Stored records -

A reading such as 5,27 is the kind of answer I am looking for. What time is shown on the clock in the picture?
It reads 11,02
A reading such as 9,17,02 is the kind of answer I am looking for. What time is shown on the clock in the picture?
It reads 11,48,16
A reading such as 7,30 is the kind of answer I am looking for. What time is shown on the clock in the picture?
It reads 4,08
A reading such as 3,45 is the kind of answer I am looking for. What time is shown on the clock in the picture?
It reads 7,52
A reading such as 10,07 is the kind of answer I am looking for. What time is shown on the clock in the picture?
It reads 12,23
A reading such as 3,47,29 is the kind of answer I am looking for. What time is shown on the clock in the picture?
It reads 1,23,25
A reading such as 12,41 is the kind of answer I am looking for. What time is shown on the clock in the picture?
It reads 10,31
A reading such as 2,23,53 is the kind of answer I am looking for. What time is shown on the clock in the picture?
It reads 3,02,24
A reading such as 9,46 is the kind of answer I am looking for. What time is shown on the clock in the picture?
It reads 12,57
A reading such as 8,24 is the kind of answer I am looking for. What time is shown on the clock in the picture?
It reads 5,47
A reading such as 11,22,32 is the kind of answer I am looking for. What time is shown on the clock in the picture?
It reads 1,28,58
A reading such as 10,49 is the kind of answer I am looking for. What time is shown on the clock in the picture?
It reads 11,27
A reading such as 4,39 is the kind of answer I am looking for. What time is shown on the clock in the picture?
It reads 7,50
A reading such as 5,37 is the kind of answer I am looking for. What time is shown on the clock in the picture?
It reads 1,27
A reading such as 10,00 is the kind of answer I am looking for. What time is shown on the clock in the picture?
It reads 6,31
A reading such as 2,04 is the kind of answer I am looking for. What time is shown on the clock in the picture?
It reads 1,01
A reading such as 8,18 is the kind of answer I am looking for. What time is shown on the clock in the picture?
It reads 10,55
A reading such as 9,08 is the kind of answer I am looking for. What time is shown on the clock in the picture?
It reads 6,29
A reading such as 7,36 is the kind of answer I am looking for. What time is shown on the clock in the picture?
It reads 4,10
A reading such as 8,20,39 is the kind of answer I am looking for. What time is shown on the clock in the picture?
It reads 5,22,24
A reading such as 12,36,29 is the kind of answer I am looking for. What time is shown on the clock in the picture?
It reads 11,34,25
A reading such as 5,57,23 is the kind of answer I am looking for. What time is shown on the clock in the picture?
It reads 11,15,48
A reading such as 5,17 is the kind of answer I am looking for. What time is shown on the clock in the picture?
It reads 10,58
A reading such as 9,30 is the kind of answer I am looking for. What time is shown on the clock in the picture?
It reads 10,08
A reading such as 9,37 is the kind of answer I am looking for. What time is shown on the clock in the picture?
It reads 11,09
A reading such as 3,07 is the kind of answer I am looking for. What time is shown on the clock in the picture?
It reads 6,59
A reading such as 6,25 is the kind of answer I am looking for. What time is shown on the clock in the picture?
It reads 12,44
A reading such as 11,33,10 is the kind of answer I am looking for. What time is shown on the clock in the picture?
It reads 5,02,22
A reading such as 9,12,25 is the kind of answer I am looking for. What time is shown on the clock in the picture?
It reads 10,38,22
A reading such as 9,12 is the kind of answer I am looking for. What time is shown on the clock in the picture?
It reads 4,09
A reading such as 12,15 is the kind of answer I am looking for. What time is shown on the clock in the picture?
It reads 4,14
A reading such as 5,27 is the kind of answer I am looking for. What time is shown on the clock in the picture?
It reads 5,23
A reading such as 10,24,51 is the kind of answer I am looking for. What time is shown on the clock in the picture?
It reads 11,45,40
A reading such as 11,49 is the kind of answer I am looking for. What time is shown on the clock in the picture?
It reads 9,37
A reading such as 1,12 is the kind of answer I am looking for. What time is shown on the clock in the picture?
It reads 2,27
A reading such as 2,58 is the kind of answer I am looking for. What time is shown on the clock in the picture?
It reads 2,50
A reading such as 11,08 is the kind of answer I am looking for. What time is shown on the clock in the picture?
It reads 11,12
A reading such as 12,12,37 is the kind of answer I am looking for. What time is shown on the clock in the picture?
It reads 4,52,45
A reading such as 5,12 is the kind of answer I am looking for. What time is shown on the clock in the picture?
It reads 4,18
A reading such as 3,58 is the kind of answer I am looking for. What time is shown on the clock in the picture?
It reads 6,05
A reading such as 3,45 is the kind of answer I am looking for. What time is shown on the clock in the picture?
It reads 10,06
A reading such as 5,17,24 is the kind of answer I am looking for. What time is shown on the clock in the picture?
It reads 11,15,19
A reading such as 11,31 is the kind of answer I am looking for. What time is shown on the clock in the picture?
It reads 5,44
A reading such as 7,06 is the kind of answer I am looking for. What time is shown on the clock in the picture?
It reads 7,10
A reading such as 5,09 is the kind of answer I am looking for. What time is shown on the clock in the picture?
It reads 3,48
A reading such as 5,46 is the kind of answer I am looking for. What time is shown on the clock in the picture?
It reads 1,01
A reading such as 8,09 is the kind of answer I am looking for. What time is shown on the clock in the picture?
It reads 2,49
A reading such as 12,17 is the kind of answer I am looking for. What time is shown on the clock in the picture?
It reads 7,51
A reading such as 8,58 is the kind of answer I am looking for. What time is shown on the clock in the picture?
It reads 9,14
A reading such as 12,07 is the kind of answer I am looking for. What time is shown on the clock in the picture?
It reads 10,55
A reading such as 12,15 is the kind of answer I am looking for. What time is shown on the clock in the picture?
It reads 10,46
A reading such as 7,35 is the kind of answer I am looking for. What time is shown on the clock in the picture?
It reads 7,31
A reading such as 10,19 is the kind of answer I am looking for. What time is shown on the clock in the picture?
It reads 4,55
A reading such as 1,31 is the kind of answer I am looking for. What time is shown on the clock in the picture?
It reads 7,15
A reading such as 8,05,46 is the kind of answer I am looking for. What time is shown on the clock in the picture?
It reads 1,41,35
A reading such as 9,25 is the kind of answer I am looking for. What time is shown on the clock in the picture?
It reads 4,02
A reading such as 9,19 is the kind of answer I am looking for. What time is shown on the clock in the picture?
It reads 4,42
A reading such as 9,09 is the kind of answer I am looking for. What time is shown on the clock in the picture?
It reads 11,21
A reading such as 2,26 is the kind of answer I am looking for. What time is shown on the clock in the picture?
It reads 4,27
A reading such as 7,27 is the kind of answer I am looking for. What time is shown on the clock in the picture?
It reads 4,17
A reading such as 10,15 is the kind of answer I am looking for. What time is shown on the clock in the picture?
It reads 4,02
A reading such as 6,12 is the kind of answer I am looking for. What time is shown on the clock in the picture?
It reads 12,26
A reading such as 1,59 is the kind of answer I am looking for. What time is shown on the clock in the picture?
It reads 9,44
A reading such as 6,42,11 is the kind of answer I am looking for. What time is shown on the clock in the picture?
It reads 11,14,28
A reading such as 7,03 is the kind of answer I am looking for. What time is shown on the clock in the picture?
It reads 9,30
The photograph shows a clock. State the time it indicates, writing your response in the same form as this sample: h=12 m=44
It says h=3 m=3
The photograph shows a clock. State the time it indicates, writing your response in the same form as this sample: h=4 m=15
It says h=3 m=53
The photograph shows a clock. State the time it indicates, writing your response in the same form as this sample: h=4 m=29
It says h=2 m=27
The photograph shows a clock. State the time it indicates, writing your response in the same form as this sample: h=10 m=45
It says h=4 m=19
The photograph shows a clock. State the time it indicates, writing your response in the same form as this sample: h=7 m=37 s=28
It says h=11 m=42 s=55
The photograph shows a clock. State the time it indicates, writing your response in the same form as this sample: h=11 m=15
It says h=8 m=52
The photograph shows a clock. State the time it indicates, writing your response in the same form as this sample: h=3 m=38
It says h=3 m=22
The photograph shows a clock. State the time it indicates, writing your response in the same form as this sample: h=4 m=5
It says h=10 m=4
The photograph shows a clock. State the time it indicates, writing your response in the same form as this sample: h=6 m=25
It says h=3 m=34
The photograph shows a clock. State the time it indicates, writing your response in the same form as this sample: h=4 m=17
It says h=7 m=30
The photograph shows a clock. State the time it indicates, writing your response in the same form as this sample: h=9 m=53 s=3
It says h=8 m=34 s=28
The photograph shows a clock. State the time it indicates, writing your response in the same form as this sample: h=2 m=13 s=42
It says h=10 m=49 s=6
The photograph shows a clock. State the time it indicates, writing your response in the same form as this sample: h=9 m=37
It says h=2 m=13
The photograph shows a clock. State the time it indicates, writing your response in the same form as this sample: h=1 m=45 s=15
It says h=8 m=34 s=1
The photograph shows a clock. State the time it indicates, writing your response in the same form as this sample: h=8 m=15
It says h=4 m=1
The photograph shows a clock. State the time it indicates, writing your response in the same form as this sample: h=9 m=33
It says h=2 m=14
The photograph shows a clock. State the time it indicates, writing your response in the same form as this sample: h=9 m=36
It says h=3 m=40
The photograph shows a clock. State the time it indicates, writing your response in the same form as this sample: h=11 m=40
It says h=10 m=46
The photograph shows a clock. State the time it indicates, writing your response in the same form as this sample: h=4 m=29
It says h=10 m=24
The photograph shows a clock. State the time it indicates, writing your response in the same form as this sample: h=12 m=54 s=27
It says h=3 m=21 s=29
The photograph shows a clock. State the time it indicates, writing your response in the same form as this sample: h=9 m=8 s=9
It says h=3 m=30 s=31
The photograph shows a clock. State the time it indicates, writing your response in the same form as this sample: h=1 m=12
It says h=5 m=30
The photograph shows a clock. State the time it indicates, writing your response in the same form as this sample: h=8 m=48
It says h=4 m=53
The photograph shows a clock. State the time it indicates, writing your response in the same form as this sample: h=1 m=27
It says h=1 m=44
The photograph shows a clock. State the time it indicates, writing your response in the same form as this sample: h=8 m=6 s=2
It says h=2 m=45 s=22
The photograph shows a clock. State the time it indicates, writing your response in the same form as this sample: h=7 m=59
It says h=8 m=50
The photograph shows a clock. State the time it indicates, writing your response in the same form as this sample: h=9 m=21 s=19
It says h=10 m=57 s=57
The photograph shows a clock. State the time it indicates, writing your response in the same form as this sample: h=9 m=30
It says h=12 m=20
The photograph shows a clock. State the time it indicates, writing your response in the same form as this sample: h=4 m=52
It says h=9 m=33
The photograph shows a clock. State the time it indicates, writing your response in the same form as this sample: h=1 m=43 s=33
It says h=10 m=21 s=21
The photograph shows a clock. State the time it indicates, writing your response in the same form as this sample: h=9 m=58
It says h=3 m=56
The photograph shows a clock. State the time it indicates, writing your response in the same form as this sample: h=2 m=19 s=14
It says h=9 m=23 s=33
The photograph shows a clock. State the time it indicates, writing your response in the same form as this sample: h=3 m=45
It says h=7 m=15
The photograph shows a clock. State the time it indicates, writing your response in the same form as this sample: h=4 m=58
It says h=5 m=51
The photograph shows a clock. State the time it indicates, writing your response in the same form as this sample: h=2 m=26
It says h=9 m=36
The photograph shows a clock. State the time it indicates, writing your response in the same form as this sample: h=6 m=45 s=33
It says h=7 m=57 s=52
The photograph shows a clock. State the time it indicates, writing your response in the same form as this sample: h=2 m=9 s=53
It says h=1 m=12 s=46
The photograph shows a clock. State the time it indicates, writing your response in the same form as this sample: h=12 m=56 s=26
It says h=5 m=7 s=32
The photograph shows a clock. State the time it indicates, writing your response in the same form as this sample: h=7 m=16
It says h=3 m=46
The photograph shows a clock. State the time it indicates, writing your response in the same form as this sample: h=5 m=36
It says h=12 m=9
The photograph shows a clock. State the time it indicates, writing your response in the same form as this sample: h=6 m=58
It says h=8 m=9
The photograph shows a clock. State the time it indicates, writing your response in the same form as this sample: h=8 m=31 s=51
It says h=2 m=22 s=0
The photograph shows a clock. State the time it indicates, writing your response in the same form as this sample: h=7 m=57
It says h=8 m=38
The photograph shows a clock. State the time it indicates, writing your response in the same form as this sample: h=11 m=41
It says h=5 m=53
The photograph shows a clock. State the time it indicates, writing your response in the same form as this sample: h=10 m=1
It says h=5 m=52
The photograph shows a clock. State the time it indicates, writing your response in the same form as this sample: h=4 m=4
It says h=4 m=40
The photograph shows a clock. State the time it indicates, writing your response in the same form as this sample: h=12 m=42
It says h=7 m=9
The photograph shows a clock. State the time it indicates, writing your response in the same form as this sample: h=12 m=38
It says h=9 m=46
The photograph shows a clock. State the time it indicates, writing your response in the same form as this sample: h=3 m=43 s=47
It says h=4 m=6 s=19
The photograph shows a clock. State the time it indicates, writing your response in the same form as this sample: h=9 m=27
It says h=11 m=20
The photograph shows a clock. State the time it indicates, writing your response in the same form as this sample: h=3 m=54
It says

Exercise instructions - Repeat word for word the rows above, starting at the line that contains "A reading such as 12,17" and ending with the line that contains "It reads 10,46".

Exercise answer -
A reading such as 12,17 is the kind of answer I am looking for. What time is shown on the clock in the picture?
It reads 7,51
A reading such as 8,58 is the kind of answer I am looking for. What time is shown on the clock in the picture?
It reads 9,14
A reading such as 12,07 is the kind of answer I am looking for. What time is shown on the clock in the picture?
It reads 10,55
A reading such as 12,15 is the kind of answer I am looking for. What time is shown on the clock in the picture?
It reads 10,46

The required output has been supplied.